When it comes to financing its operations, government can look either to its current tax revenues or to its future tax revenues. If current tax revenues are deficient, as they almost always seem to be, government must borrow. When government borrows in order to finance its deficits it would appear that it is choosing to tax us later instead of taxing us now. Ordinarily, money borrowed must eventually be repaid out of future revenues. That means there must be eventual budget surpluses sufficient to offset the current budget deficits. But budget surpluses have been few and far between, so governments and central banks together have conjured up another possibility—monetization of the debt and legally enforced circulation of debased currency by means of legal tender laws.

It should be obvious by now that the debts of the central government will never be repaid. As described in the previous chapter, it is like the farmer adding water to his milk. The part of the debt that is monetized adds “empty dollars” to the money supply, dollars that are not matched by additional goods and services going to market. The part of the debt that is not monetized by the banking system is acquired by individuals and institutions who allocate our collective savings to be spent by the government. The situation is very much like the following: Suppose you are regularly putting money aside into a shoe box to save up for your college education, but your drug-addicted parent is regularly taking that money out and replacing it with their IOUs. Will that suffice to get you through college? Only if your parent changes their ways and repays what they owe you. Our government is the wayward parent. It has been taking real value out of the economy and providing empty promises in return. Will it ever reform itself and start paying back its debt? Judging from past experience, that will never happen. What then is the likely prospect?

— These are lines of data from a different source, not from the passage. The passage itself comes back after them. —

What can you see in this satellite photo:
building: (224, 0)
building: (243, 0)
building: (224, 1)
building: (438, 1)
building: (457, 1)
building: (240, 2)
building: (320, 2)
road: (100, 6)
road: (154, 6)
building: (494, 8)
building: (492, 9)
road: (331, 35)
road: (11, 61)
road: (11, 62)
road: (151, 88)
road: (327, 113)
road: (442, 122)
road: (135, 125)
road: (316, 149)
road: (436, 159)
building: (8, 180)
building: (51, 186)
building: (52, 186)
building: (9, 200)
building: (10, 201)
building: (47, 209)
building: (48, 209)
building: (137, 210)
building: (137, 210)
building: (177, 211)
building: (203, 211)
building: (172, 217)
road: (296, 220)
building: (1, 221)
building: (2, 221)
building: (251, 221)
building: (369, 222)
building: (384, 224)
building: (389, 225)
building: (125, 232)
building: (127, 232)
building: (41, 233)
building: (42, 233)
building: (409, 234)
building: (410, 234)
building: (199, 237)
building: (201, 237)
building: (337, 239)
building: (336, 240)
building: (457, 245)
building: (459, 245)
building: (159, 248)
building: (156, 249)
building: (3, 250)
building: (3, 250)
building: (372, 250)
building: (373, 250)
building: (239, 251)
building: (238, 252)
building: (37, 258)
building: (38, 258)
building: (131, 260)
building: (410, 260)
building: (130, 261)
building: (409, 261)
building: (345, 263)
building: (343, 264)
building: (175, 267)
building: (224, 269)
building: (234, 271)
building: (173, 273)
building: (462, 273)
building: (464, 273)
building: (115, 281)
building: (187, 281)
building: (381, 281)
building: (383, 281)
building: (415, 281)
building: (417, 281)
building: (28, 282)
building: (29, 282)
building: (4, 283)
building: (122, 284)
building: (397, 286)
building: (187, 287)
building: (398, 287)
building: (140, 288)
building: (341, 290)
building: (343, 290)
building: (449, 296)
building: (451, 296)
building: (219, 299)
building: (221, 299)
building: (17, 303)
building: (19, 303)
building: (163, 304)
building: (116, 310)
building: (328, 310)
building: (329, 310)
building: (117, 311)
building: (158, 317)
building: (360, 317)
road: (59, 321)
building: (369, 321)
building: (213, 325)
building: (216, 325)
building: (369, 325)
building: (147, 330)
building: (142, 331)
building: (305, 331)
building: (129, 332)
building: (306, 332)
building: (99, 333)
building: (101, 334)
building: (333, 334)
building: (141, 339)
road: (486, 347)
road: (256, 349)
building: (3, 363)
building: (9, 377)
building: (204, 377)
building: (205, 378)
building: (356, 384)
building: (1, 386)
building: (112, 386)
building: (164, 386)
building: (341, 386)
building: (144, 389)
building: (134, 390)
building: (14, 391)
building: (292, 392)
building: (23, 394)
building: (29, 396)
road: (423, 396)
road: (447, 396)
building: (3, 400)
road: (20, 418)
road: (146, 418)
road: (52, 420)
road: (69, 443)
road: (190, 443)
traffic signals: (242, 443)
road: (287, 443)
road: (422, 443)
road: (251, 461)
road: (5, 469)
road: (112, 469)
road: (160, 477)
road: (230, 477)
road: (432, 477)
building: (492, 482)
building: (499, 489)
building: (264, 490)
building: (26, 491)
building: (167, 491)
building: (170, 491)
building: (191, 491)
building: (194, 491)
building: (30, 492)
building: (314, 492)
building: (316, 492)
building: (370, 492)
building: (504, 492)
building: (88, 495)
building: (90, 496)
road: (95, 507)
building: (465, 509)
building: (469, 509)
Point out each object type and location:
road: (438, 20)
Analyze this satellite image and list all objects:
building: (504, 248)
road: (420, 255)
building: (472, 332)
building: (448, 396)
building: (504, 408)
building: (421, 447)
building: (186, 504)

Fiscally irresponsible government has only two choices: it must either eventually default on its debt repayments—acknowledging that its bonds, bills, and notes are worthless—or it must continue to monetize more and more of its debt. For a country like the United States which constitutes the world’s biggest market and whose currency serves as the global reserve currency for foreign governments and investors, the former course is unthinkable. That leaves continued monetization, continued bailouts, and inflation. According to official figures, inflation rates in the United States for the past several years have been modest—in the range 3 percent—but at other times they have been much higher. Furthermore, these figures do not seem to reflect the true cost of living. The most common measure of inflation, the Consumer Price Index, has been widely criticized in this regard. In any case, the cumulative effect over time of government debt has been an enormous decline in the purchasing power of the dollar. The prospects are for that decline to accelerate as the budget deficits and trade deficits continue to mount up. On the global scene, the dollar has already lost a major part of its value and is beginning to lose its status as the preferred global reserve currency.

Under the central banking regime that prevails in virtually every country around the world, money has been politicized. The collusion between politicians and international bankers enables governments to extract wealth from the economy by deficit spending, and banks to extract wealth by charging interest on money as they create it by making loans. These two parasitic elements take wealth away from productive members of society and lavish it on military adventures, international intrigues, wasteful boondoggles, and financial finaglers. The truth of the matter is that central banks have one overriding function—to manage the effects of the parasitic drain, to decide who will pay the price and who will feel the pain. They can either (1) restrict credit in the private sector, thus causing recessions, bankruptcies, and unemployment; or (2) they can expand credit and inflate the money supply by monetizing debts (either public or private) that are ultimately uncollectible.